When evaluating both current and potential investments, investors are increasingly looking at cyber responsibility as a criterion. But they aren’t just looking at the investee’s cyber risk profile, they are also analyzing steps taken by industry peers. This means that at any given time, risk may be measured for your peers’ businesses based on what you are doing, and vice versa. It’s called the “contagion” effect, according to a study conducted at North Carolina State University, which reveals that when one company experiences a cybersecurity breach, other companies in the same field can also become less attractive to investors. However, companies that are forthcoming about their cybersecurity risk management efforts fare significantly better than those that wait until it’s required.
 
When a company falls victim to a cyber breach, the most common knee-jerk reaction is to develop an incident response plan that tackles the vulnerability at hand. A software patch, for instance, is a quick fix, but it fails to address the broader picture. It’s critical to have a comprehensive cyber program in place that aligns with overall business strategies.
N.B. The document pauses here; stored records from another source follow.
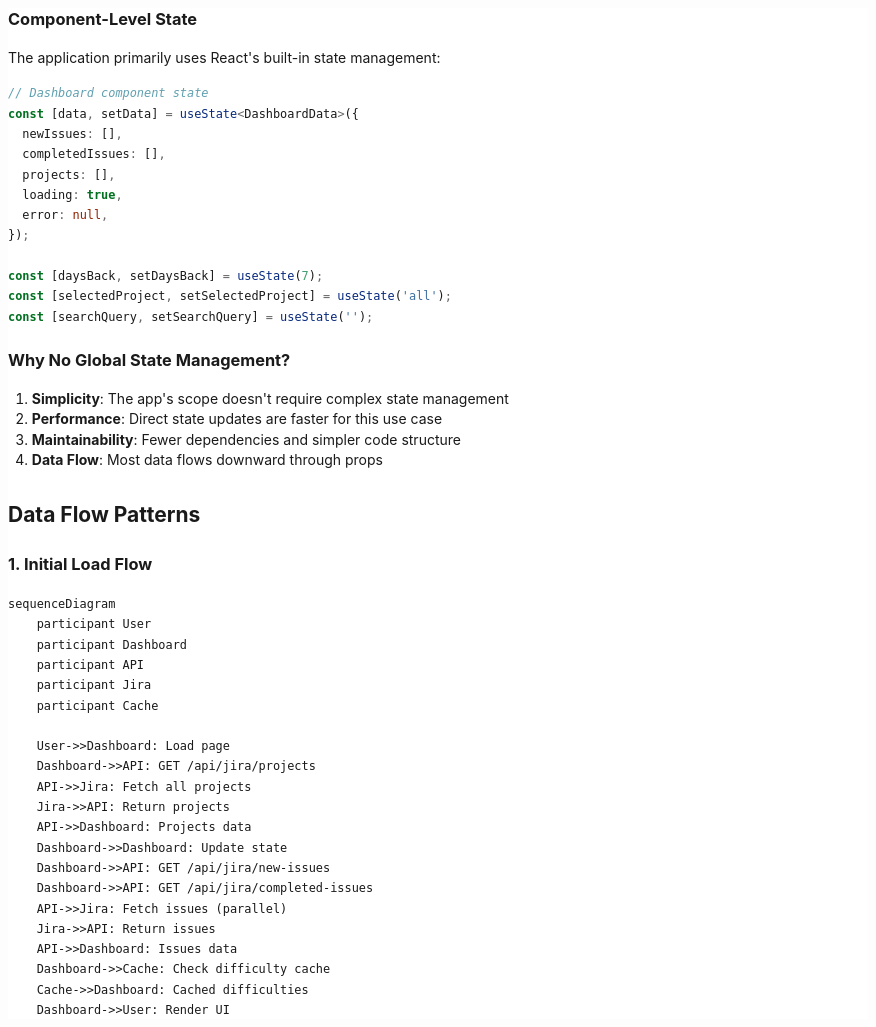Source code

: ### Component-Level State

The application primarily uses React's built-in state management:

```typescript
// Dashboard component state
const [data, setData] = useState<DashboardData>({
  newIssues: [],
  completedIssues: [],
  projects: [],
  loading: true,
  error: null,
});

const [daysBack, setDaysBack] = useState(7);
const [selectedProject, setSelectedProject] = useState('all');
const [searchQuery, setSearchQuery] = useState('');
```

### Why No Global State Management?

1. **Simplicity**: The app's scope doesn't require complex state management
2. **Performance**: Direct state updates are faster for this use case
3. **Maintainability**: Fewer dependencies and simpler code structure
4. **Data Flow**: Most data flows downward through props

## Data Flow Patterns

### 1. Initial Load Flow

```mermaid
sequenceDiagram
    participant User
    participant Dashboard
    participant API
    participant Jira
    participant Cache
    
    User->>Dashboard: Load page
    Dashboard->>API: GET /api/jira/projects
    API->>Jira: Fetch all projects
    Jira->>API: Return projects
    API->>Dashboard: Projects data
    Dashboard->>Dashboard: Update state
    Dashboard->>API: GET /api/jira/new-issues
    Dashboard->>API: GET /api/jira/completed-issues
    API->>Jira: Fetch issues (parallel)
    Jira->>API: Return issues
    API->>Dashboard: Issues data
    Dashboard->>Cache: Check difficulty cache
    Cache->>Dashboard: Cached difficulties
    Dashboard->>User: Render UI
```

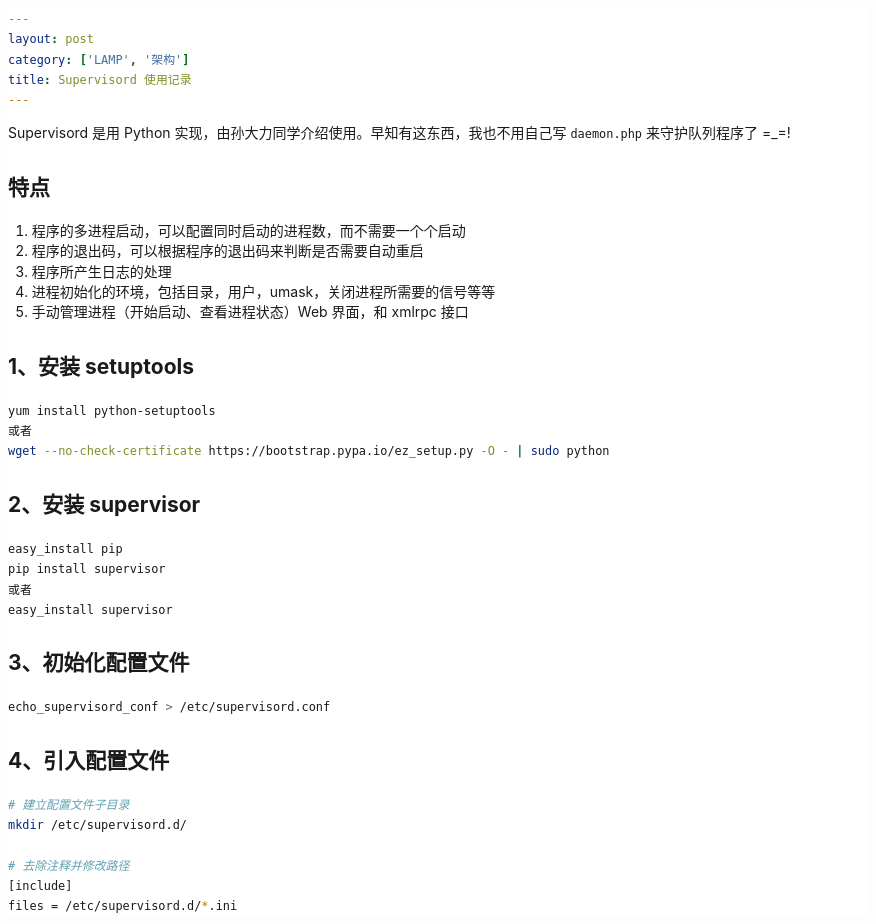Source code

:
 ```yaml
---
layout: post
category: ['LAMP', '架构']
title: Supervisord 使用记录
---
```


Supervisord 是用 Python 实现，由孙大力同学介绍使用。早知有这东西，我也不用自己写 `daemon.php` 来守护队列程序了 =_=!

## 特点

1. 程序的多进程启动，可以配置同时启动的进程数，而不需要一个个启动
2. 程序的退出码，可以根据程序的退出码来判断是否需要自动重启
3. 程序所产生日志的处理
4. 进程初始化的环境，包括目录，用户，umask，关闭进程所需要的信号等等
5. 手动管理进程（开始启动、查看进程状态）Web 界面，和 xmlrpc 接口

## 1、安装 setuptools

```bash
yum install python-setuptools
或者
wget --no-check-certificate https://bootstrap.pypa.io/ez_setup.py -O - | sudo python
```

## 2、安装 supervisor

```bash
easy_install pip
pip install supervisor
或者
easy_install supervisor
```

## 3、初始化配置文件

```bash
echo_supervisord_conf > /etc/supervisord.conf
```

## 4、引入配置文件

```bash
# 建立配置文件子目录
mkdir /etc/supervisord.d/

# 去除注释并修改路径
[include]
files = /etc/supervisord.d/*.ini
```
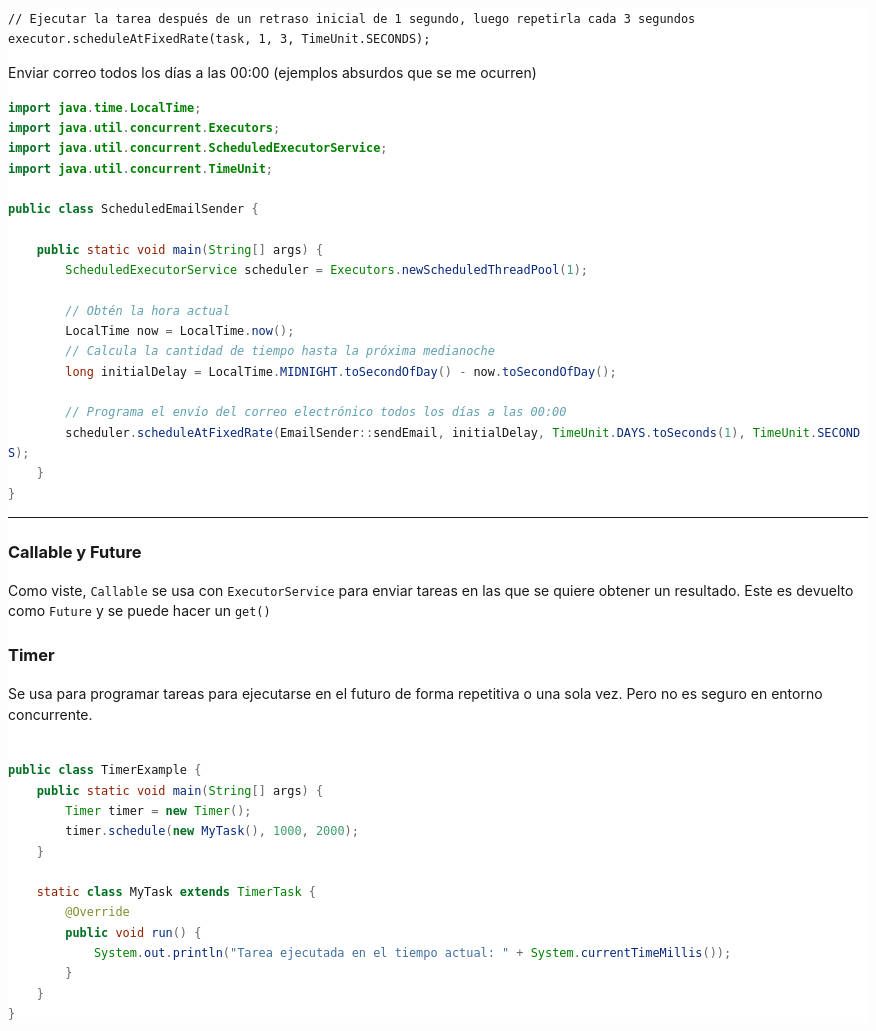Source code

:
```java
```


```
// Ejecutar la tarea después de un retraso inicial de 1 segundo, luego repetirla cada 3 segundos 
executor.scheduleAtFixedRate(task, 1, 3, TimeUnit.SECONDS);
```


Enviar correo todos los días a las 00:00 (ejemplos absurdos que se me ocurren)

```java
import java.time.LocalTime;
import java.util.concurrent.Executors;
import java.util.concurrent.ScheduledExecutorService;
import java.util.concurrent.TimeUnit;

public class ScheduledEmailSender {

    public static void main(String[] args) {
        ScheduledExecutorService scheduler = Executors.newScheduledThreadPool(1);

        // Obtén la hora actual
        LocalTime now = LocalTime.now();
        // Calcula la cantidad de tiempo hasta la próxima medianoche
        long initialDelay = LocalTime.MIDNIGHT.toSecondOfDay() - now.toSecondOfDay();

        // Programa el envío del correo electrónico todos los días a las 00:00
        scheduler.scheduleAtFixedRate(EmailSender::sendEmail, initialDelay, TimeUnit.DAYS.toSeconds(1), TimeUnit.SECONDS);
    }
}

```

----------

### Callable y Future

Como viste, `Callable` se usa con `ExecutorService` para enviar tareas en las que se quiere obtener un resultado. Este es devuelto como `Future` y se puede hacer un `get()`

### Timer

Se usa para programar tareas para ejecutarse en el futuro de forma repetitiva o una sola vez. Pero no es seguro en entorno concurrente. 

```java

public class TimerExample {
    public static void main(String[] args) {
        Timer timer = new Timer();
        timer.schedule(new MyTask(), 1000, 2000);
    }

    static class MyTask extends TimerTask {
        @Override
        public void run() {
            System.out.println("Tarea ejecutada en el tiempo actual: " + System.currentTimeMillis());
        }
    }
}
```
The program should cover asset identification all the way through to reporting and remediation in the event of a breach. 
 
In BDO’s 2020 Digital Transformation Survey of 600 c-suite executives at middle market organizations, 39% cited cyber attacks as the biggest digital threat to their business—a figure that has likely only increased as COVID-19 brought an uptick in privacy breaches.
 
Despite being an entity-wide issue, cyber awareness still falls on IT most of the time. In fact, we often see board members with little to no insight into their companies’ cyber programs. According to a BDO survey of board directors, a full 39% said they were only somewhat or not at all familiar with their organization’s data breach response plan. Another 37% said they were moderately familiar. Meanwhile, when asked if their company had cyber risk requirements that third-party vendors must comply with, 27% answered that they were not sure.
 
When a board member tells an investor what their cyber risk looks like, they need to be able to answer the question, “how do you know?” Just as boards receive financial updates and are well-versed in how they’re tracking on sales, accounts receivable and where their business is falling short, they should have the same level of insight into their cybersecurity function. 
 
While companies have historically faced challenges in communicating with investors and other stakeholders on their cyber risk management programs, the AICPA’s voluntary reporting guidelines provide a reporting framework that’s broadly accepted. Following these guidelines for your cyber reporting is a good first step. However, third party verification of compliance can lend additional credibility.
 
Some companies are hesitant to go down the path of auditing their cyber efforts out of fear that it will uncover weaknesses and shine a spotlight on non-compliance issues. But the fact is, transparency and proactivity can help offset negative publicity and regulatory scrutiny in the aftermath of a breach.
 
Whether your cyber risk is under examination due to a data breach within your organization or a peer’s, presenting a SOC for Cyber assessment could assuage investor concerns. It proves you have met the AICPA’s voluntary reporting guidelines and are proactive about protecting your business’ and customers’ critical data assets.